==== INPUT MATERIAL

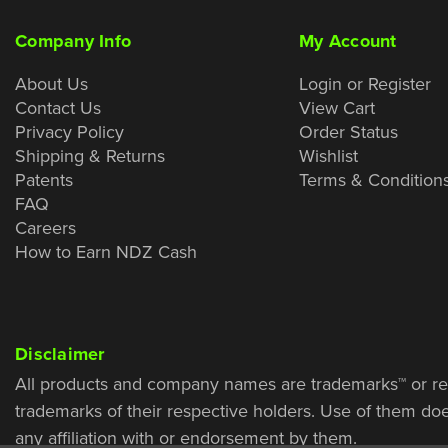
Company Info
My Account
About Us
Login or Register
Contact Us
View Cart
Privacy Policy
Order Status
Shipping & Returns
Wishlist
Patents
Terms & Condition
FAQ
Careers
How to Earn NDZ Cash
Disclaimer
All products and company names are trademarks™ or re
trademarks of their respective holders. Use of them do
any affiliation with or endorsement by them.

========

→ **PROBLEM**:
Exact copy, no pictures: reproduce every entry shown above.

→ **TASK ANSWER**:
Company Info
My Account
About Us
Login or Register
Contact Us
View Cart
Privacy Policy
Order Status
Shipping & Returns
Wishlist
Patents
Terms & Condition
FAQ
Careers
How to Earn NDZ Cash
Disclaimer
All products and company names are trademarks™ or re
trademarks of their respective holders. Use of them do
any affiliation with or endorsement by them.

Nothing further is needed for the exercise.